▶ [EXERCISE BRIEF]: Pull out each line of the items below that contains the string "categories", matching upper and lower case exactly.

▶ [RECORDS FOR PROCESSING]:

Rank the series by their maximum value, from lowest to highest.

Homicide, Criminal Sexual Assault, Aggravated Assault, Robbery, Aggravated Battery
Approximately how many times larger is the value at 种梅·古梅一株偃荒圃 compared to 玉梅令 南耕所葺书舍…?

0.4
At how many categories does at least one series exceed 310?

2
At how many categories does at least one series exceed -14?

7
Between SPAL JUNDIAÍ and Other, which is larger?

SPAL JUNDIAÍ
==
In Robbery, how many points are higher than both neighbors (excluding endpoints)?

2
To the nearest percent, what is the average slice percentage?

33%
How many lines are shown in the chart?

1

▶ [SOLUTION]:
At how many categories does at least one series exceed 310?
At how many categories does at least one series exceed -14?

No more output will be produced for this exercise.